Question

If $\theta $ is an acute angle and $\sin \dfrac{\theta }{2}=\sqrt{\dfrac{x-1}{2x}}$, then $\tan \theta $ is equal to
A. ${{x}^{2}}-1$
B. $\sqrt{{{x}^{2}}-1}$
C. $\sqrt{{{x}^{2}}+1}$
D. ${{x}^{2}}+1$

Answer 1

Hint: We first use the multiple angle formula $\cos \theta =1-2{{\sin }^{2}}\dfrac{\theta }{2}$ to find the value of $\cos \theta $. We use the representation of a right-angle triangle with base and hypotenuse ratio being $\dfrac{1}{x}$ and the angle being $\theta $. We also take the trigonometric ratio formula to find the value of $\tan \theta $.

Complete step by step answer:
It is given that $\theta $ is an acute angle and $\sin \dfrac{\theta }{2}=\sqrt{\dfrac{x-1}{2x}}$.
From the multiple angle formula we know that $\cos \theta =1-2{{\sin }^{2}}\dfrac{\theta }{2}$.
 We put the values to get $\cos \theta =1-2{{\left( \sqrt{\dfrac{x-1}{2x}} \right)}^{2}}=1-\dfrac{x-1}{x}=\dfrac{1}{x}$.
We know \[\cos \theta =\dfrac{\text{base}}{\text{hypotenuse}}\]. We can take the representation of a right-angle triangle with base and hypotenuse ratio being $\dfrac{1}{x}$ and the angle being $\theta $. The height and base were considered with respect to that particular angle $\theta $.

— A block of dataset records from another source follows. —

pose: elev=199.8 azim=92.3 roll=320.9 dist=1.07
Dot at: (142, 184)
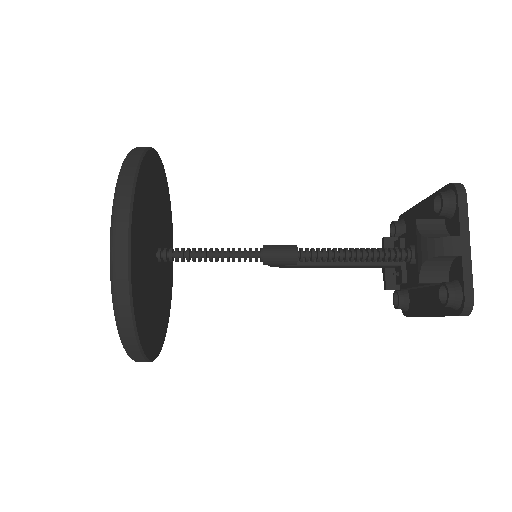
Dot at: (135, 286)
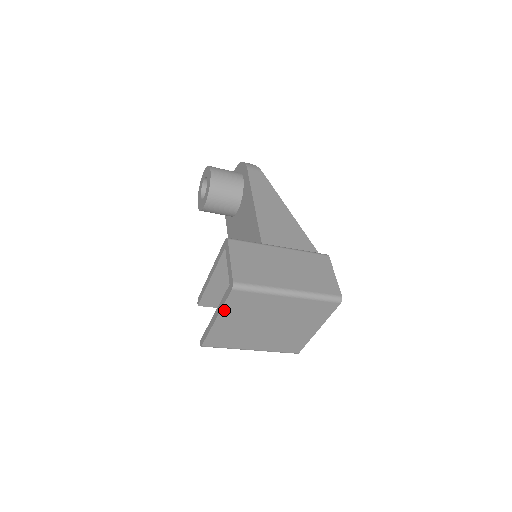
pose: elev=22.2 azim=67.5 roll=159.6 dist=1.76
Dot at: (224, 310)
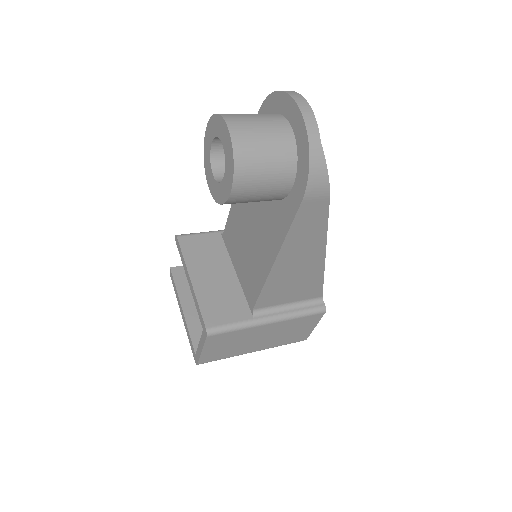
Dot at: occluded
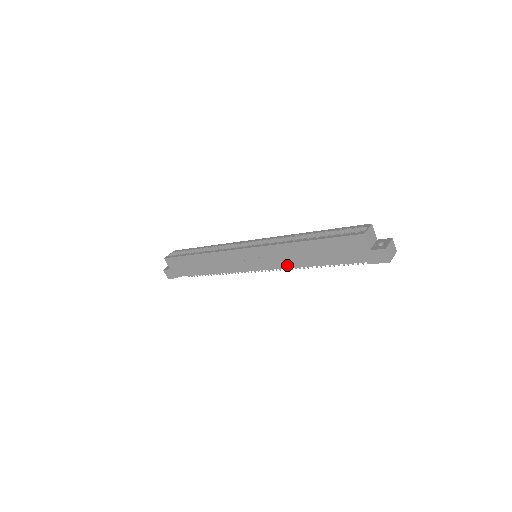
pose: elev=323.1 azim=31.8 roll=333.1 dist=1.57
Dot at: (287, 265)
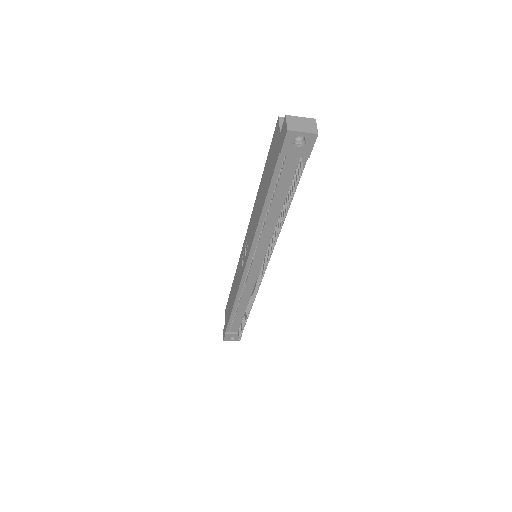
Dot at: (254, 233)
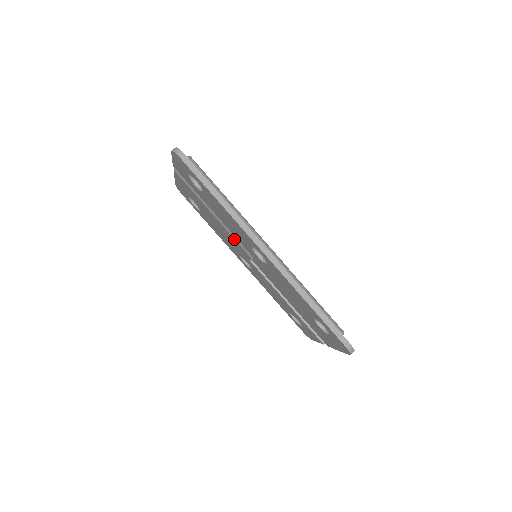
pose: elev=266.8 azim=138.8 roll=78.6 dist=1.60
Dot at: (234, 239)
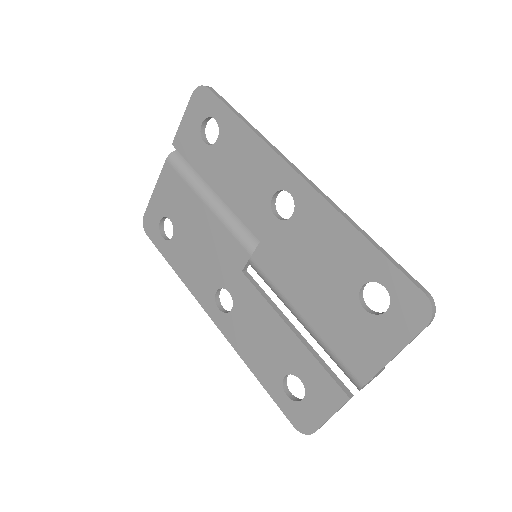
Dot at: (230, 231)
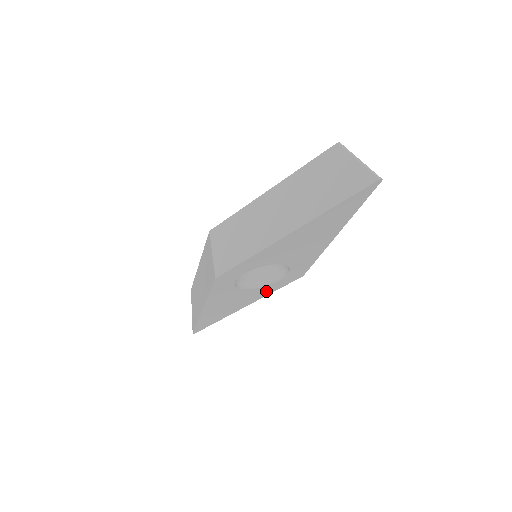
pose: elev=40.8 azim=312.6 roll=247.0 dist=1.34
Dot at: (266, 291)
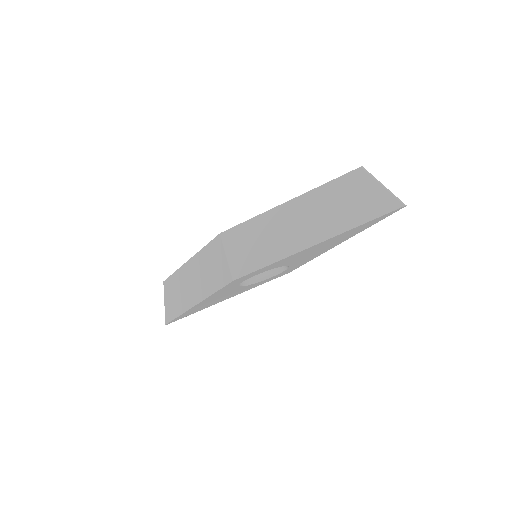
Dot at: (254, 286)
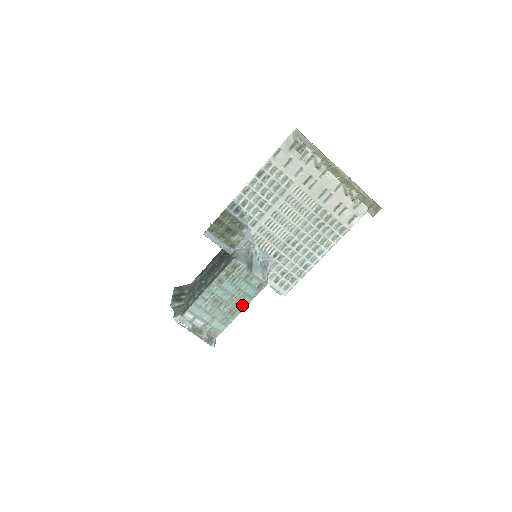
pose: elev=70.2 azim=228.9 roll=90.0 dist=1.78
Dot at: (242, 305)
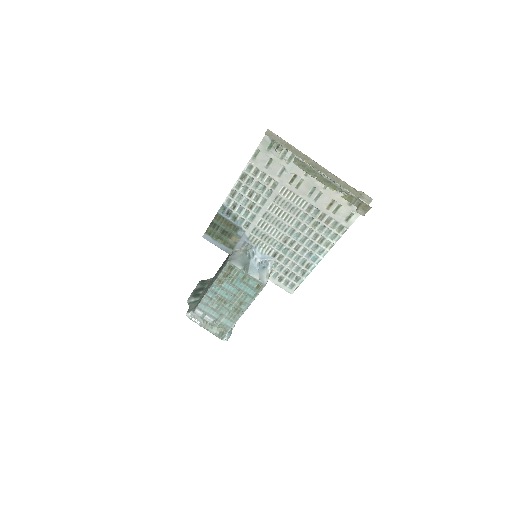
Dot at: (245, 304)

In this case we take $AB=1$ and keeping the ratio in mind we have $BC=x$ as the ratio has to be $\dfrac{1}{x}$. Now we apply the Pythagoras’ theorem to find the length of AC. $B{{C}^{2}}=A{{B}^{2}}+A{{C}^{2}}$.
So, $A{{C}^{2}}={{x}^{2}}-1$ which gives $AC=\sqrt{{{x}^{2}}-1}$. We took positive value as $\theta $ is an acute angle.
We need to find $\tan \theta $. This ratio gives \[\tan \theta =\dfrac{\text{height}}{\text{base}}\]. So, \[\tan \theta =\dfrac{AC}{AB}=\dfrac{\sqrt{{{x}^{2}}-1}}{1}=\sqrt{{{x}^{2}}-1}\].
Therefore, the correct option is (B).

Note:
We can also apply the trigonometric image form to get the value of $\tan \theta $.
The value $\cos \theta =\dfrac{1}{x}$ gives that \[\sec \theta =x\]. We know $\sec \theta =\sqrt{1+{{\tan }^{2}}\theta }$.
Putting the values, we get $\tan \theta =\sqrt{{{\sec }^{2}}\theta -1}=\sqrt{{{x}^{2}}-1}$.